What's the difference between AI user research and AI user testing?
The terms overlap, but there's a useful distinction. "User testing" tends to refer to task-based evaluation of a specific product or prototype: can users complete the checkout flow, find the settings page, understand the new feature. "User research" is broader, covering discovery, motivation, journey mapping, and longitudinal study alongside testing. AI user testing platforms tend to focus on unmoderated task sessions with AI-assisted summary. AI user research platforms tend to include moderated interviews, discovery methods, and cross-study synthesis.

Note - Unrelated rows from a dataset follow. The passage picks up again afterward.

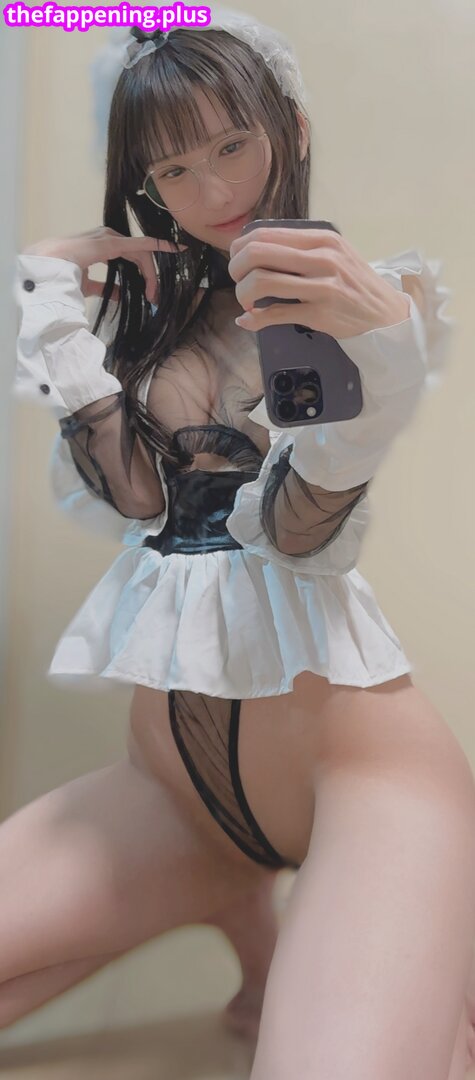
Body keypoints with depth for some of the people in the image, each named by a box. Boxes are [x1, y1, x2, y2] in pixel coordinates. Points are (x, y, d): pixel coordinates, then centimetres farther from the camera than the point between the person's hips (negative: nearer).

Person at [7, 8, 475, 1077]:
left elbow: (299, 533, -12)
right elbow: (130, 495, 1)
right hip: (174, 776, 7)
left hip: (353, 754, -6)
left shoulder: (385, 295, 0)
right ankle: (235, 911, 13)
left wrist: (366, 356, -30)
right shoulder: (152, 308, 16)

Teams doing both often need tools from both categories, or a platform that spans them.
How does AI user research handle mobile testing?
Mobile testing splits into two categories. Mobile web testing works in a browser, which most AI research platforms support directly. Native mobile app testing often requires a dedicated mobile app for screen recording, and platform support varies significantly. Some platforms have iOS and Android apps. Some are Android-only. Some are browser-based only. If mobile-native research is part of your program, confirm platform support for both iOS and Android before buying, and ask how the platform handles in-app gestures, gestures-plus-voice, and mobile-specific usability patterns.
How secure is AI user research data?
Security requirements vary by industry. At minimum, enterprise UX teams should require SOC 2 Type II certification and GDPR compliance for handling participant data across jurisdictions. Teams in healthcare, pharmaceutical, or financial services typically also require HIPAA compliance and relevant ISO certifications: ISO 42001 for AI systems, ISO 27001 for information security, and ISO 27701 for privacy. Before committing to any platform, confirm the vendor holds the certifications relevant to your industry, check their data retention policy, ask whether participant data is used to train models, and review how access controls work across your organization.